» **Problem description**
The exercise asks you to copy every line below in which "label" appears.

--------------------

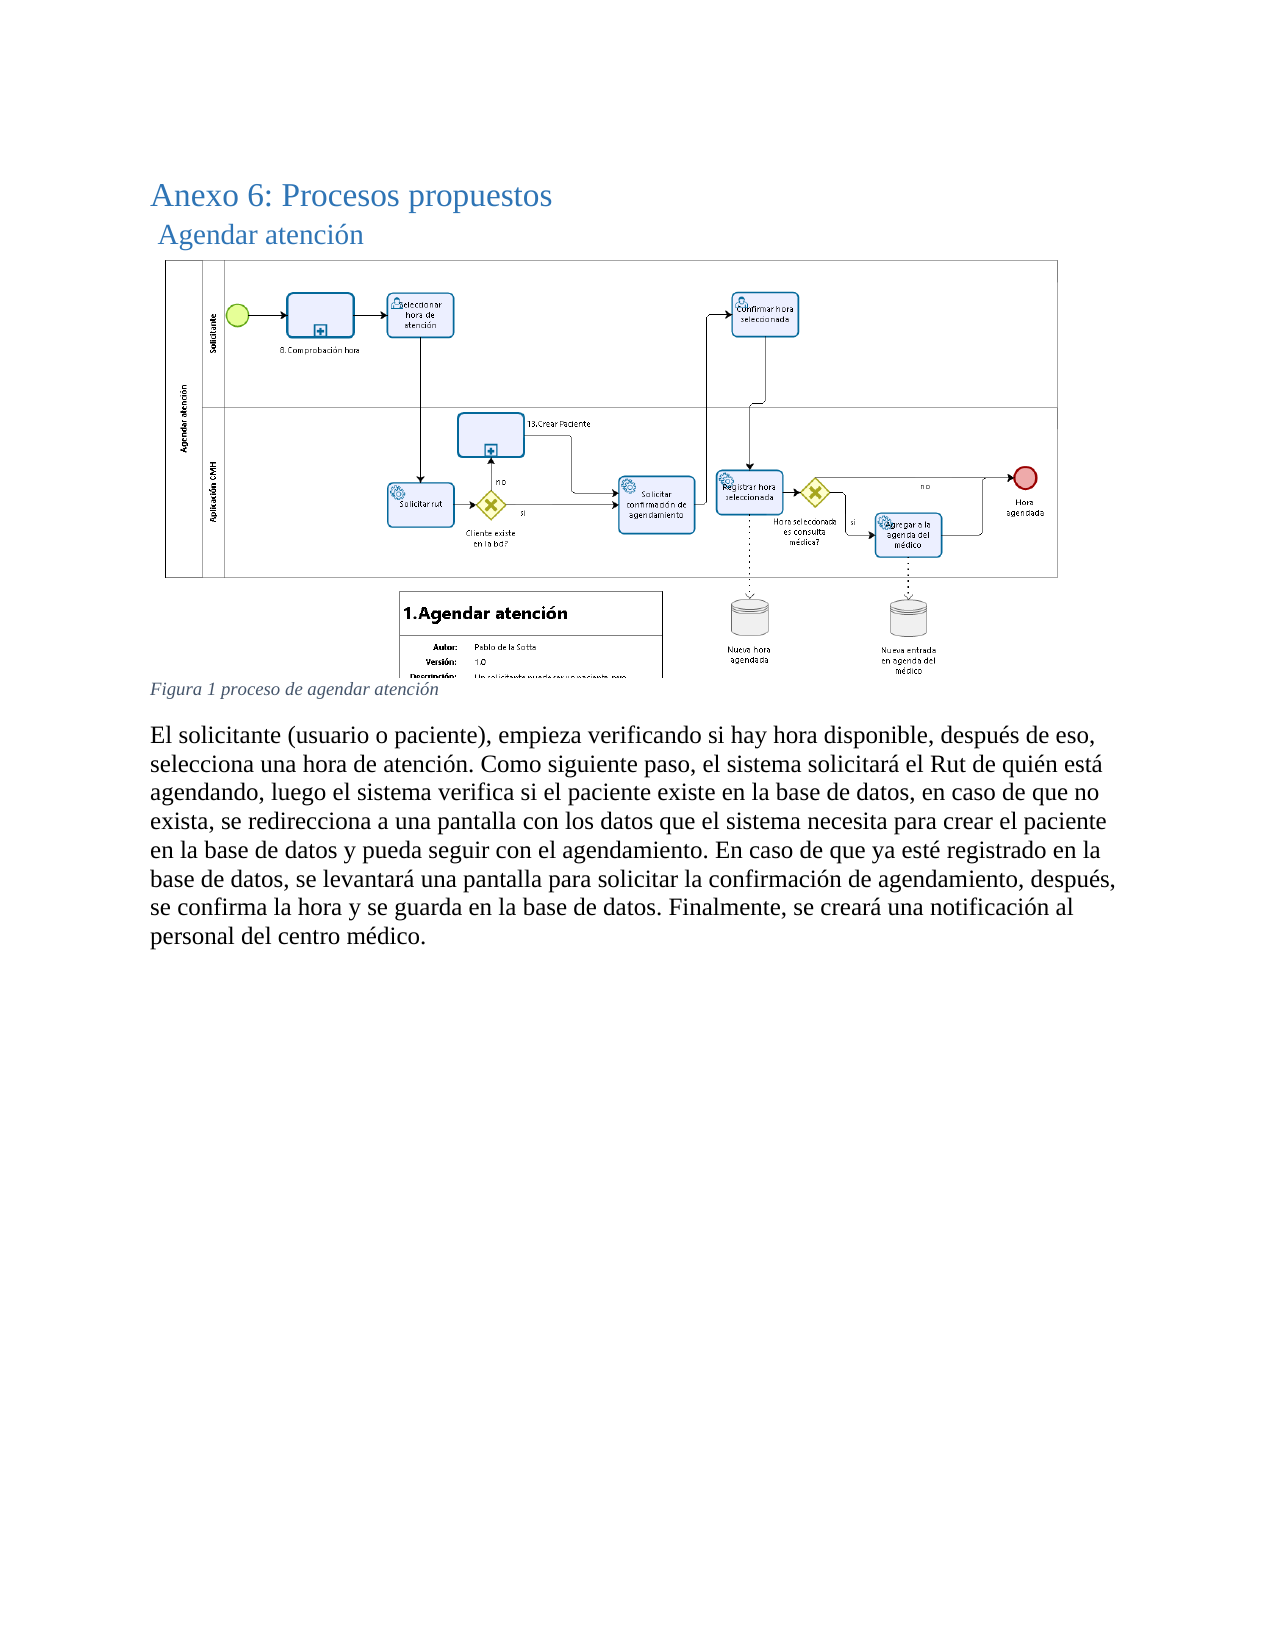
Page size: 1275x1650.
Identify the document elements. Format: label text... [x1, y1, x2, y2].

text Figura 1 proceso de agendar atención [150, 678, 1125, 699]
subtitle Anexo 6: Procesos propuestos [150, 175, 1125, 213]
text El solicitante (usuario o paciente), empieza verificando si hay hora disponible, después de eso, selecciona una hora de atención. Como siguiente paso, el sistema solicitará el Rut de quién está agendando, luego el sistema verifica si el paciente existe en la base de datos, en caso de que no exista, se redirecciona a una pantalla con los datos que el sistema necesita para crear el paciente en la base de datos y pueda seguir con el agendamiento. En caso de que ya esté registrado en la base de datos, se levantará una pantalla para solicitar la confirmación de agendamiento, después, se confirma la hora y se guarda en la base de datos. Finalmente, se creará una notificación al personal del centro médico. [150, 720, 1125, 950]
subtitle Agendar atención [150, 217, 1125, 251]
picture [150, 251, 1064, 678]
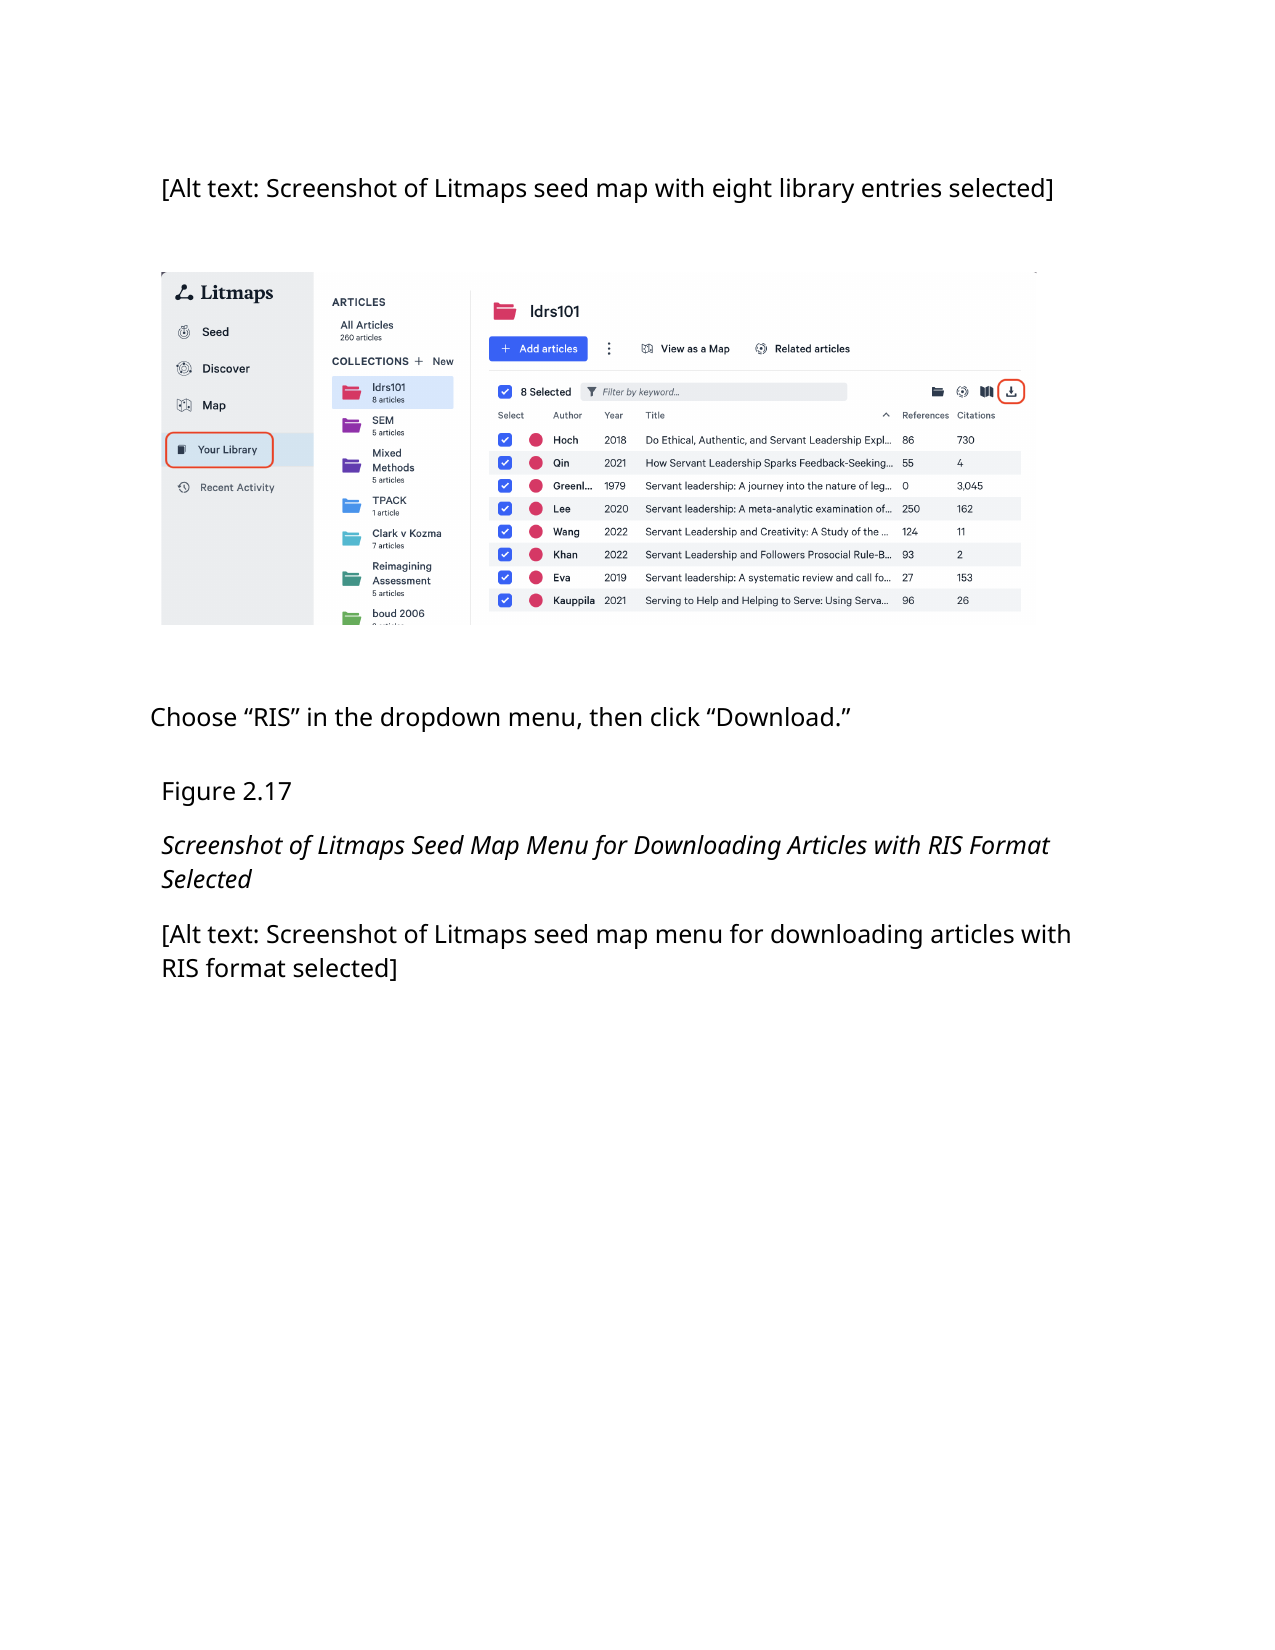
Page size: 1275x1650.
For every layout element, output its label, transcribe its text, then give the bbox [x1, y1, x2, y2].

table_header Figure 2.17 Screenshot of Litmaps Seed Map Menu for Downloading Articles with RIS Format Selected [Alt text: Screenshot of Litmaps seed map menu for downloading articles with RIS format selected] [150, 752, 1125, 1052]
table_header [150, 150, 1125, 628]
text Choose “RIS” in the dropdown menu, then click “Download.” [150, 699, 1125, 733]
picture [161, 272, 1037, 625]
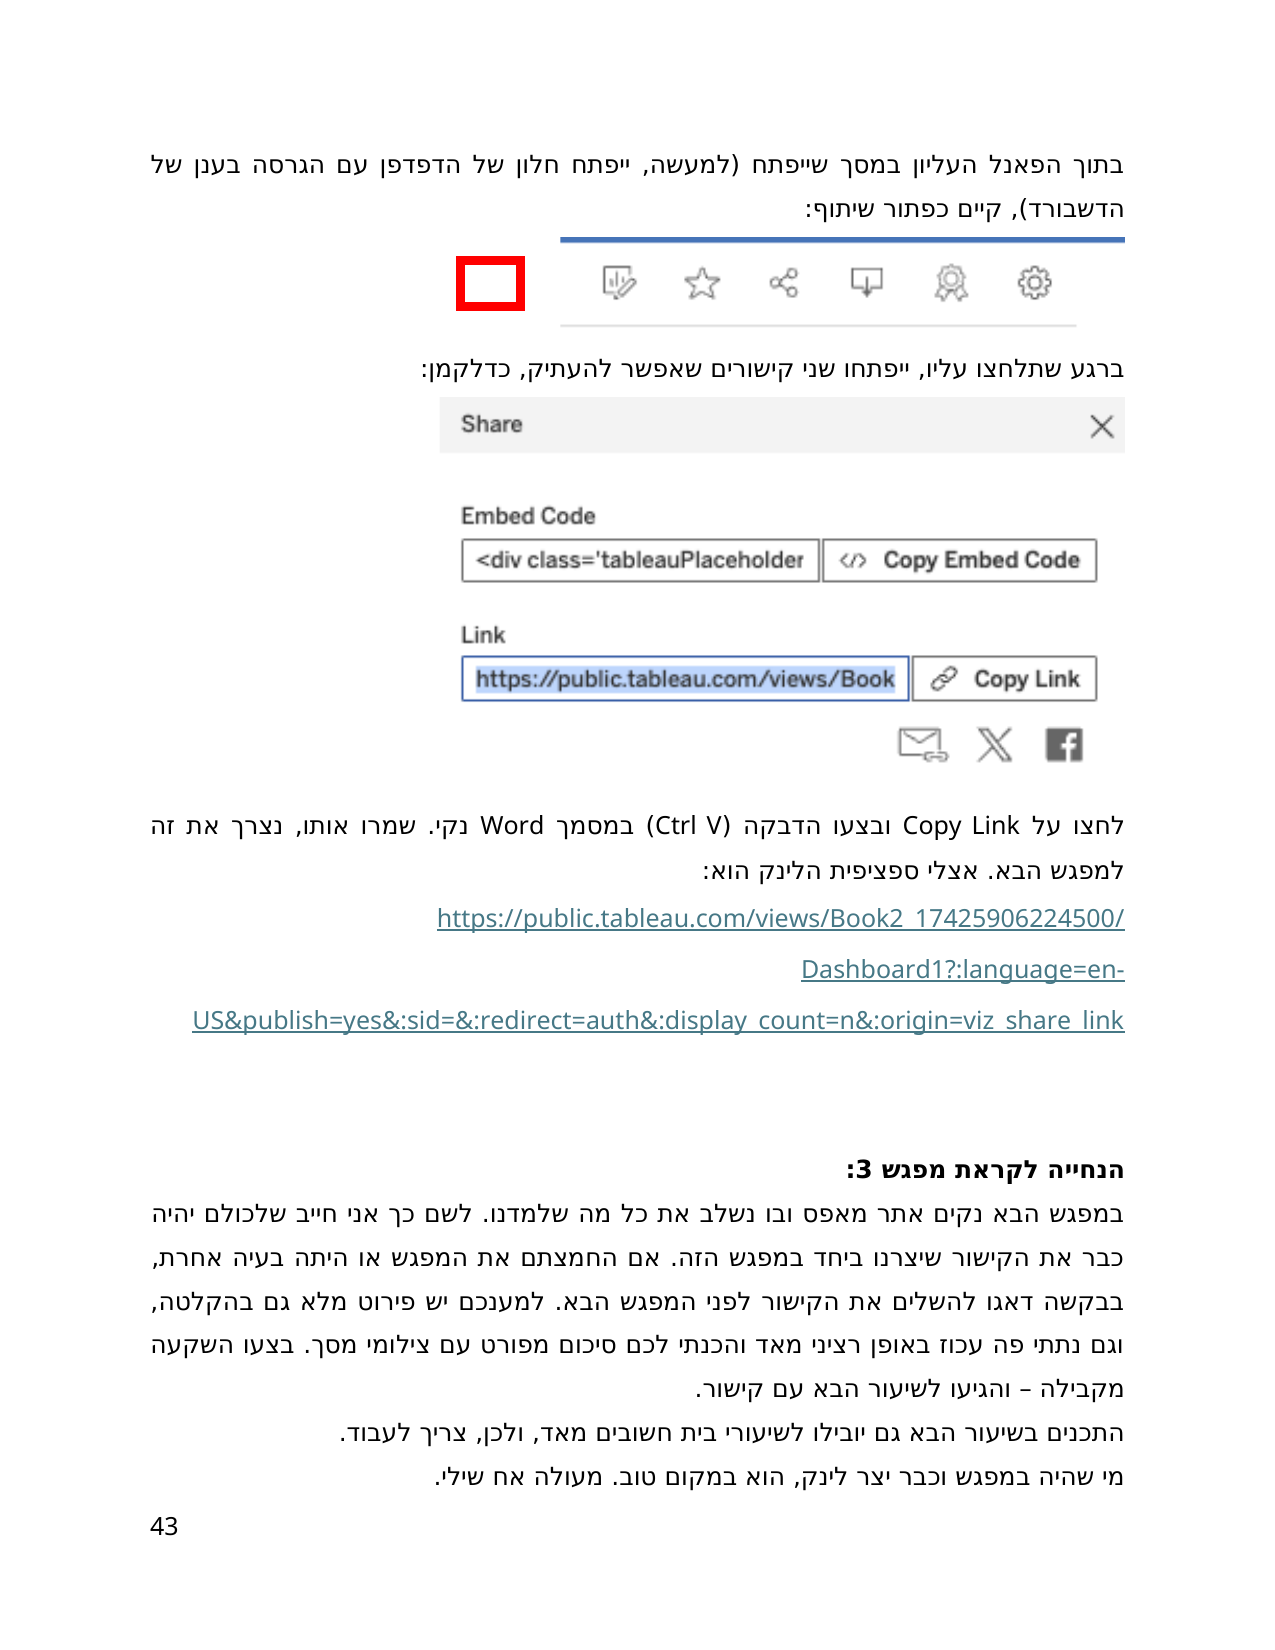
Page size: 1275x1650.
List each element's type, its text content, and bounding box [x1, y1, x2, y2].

text ברגע שתלחצו עליו, ייפתחו שני קישורים שאפשר להעתיק, כדלקמן: [150, 354, 1125, 383]
text התכנים בשיעור הבא גם יובילו לשיעורי בית חשובים מאד, ולכן, צריך לעבוד. [150, 1418, 1125, 1447]
text https://public.tableau.com/views/Book2_17425906224500/Dashboard1?:language=en-US&publish=yes&:sid=&:redirect=auth&:display_count=n&:origin=viz_share_link [150, 900, 1125, 1036]
text במפגש הבא נקים אתר מאפס ובו נשלב את כל מה שלמדנו. לשם כך אני חייב שלכולם יהיה כבר את הקישור שיצרנו ביחד במפגש הזה. אם החמצתם את המפגש או היתה בעיה אחרת, בבקשה דאגו להשלים את הקישור לפני המפגש הבא. למענכם יש פירוט מלא גם בהקלטה, וגם נתתי פה עכוז באופן רציני מאד והכנתי לכם סיכום מפורט עם צילומי מסך. בצעו השקעה מקבילה – והגיעו לשיעור הבא עם קישור. [150, 1199, 1125, 1403]
text מי שהיה במפגש וכבר יצר לינק, הוא במקום טוב. מעולה אח שילי. [150, 1462, 1125, 1491]
text בתוך הפאנל העליון במסך שייפתח (למעשה, ייפתח חלון של הדפדפן עם הגרסה בענן של הדשבורד), קיים כפתור שיתוף: [150, 150, 1125, 223]
picture [560, 237, 1125, 340]
text הנחייה לקראת מפגש 3: [150, 1156, 1125, 1185]
picture [439, 397, 1125, 794]
text לחצו על Copy Link ובצעו הדבקה (Ctrl V) במסמך Word נקי. שמרו אותו, נצרך את זה למפגש הבא. אצלי ספציפית הלינק הוא: [150, 808, 1125, 886]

--------------------

» **Output of the exercise**
Identify the document elements. Format: label text... [x1, y1, x2, y2].
For every layout element, output its label, transcribe its text, then give the bbox [x1, y1, x2, y2].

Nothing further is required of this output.